- [Dados a usar]:

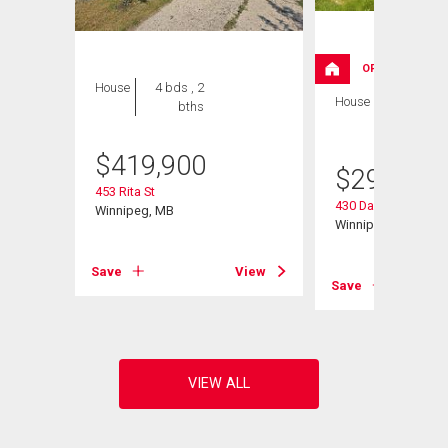
OPEN HOUSE
House
4 bds , 2
House
3 bds , 1
bths
bath
$
419,900
$
299,900
453 Rita St
430 Davidson Stree
Winnipeg, MB
Winnipeg, MB
Save
View
View
Save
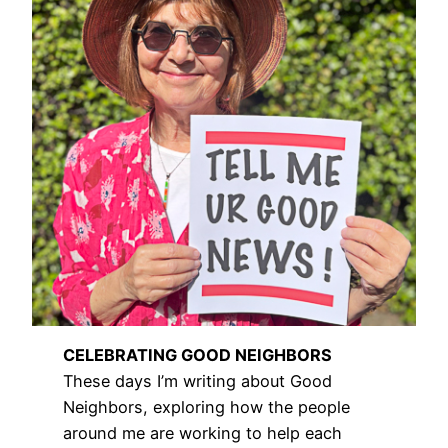
CELEBRATING GOOD NEIGHBORS
These days I’m writing about Good
Neighbors, exploring how the people
around me are working to help each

- [Sua tarefa]:
Atualize o texto lido de todos os registros acima, substituindo “Winnipeg” por “Brandon” e deixando todo o resto sem alteração. Não inclua as imagens na resposta.

- [Solução]:
OPEN HOUSE
House
4 bds , 2
House
3 bds , 1
bths
bath
$
419,900
$
299,900
453 Rita St
430 Davidson Stree
Brandon, MB
Brandon, MB
Save
View
View
Save
CELEBRATING GOOD NEIGHBORS
These days I’m writing about Good
Neighbors, exploring how the people
around me are working to help each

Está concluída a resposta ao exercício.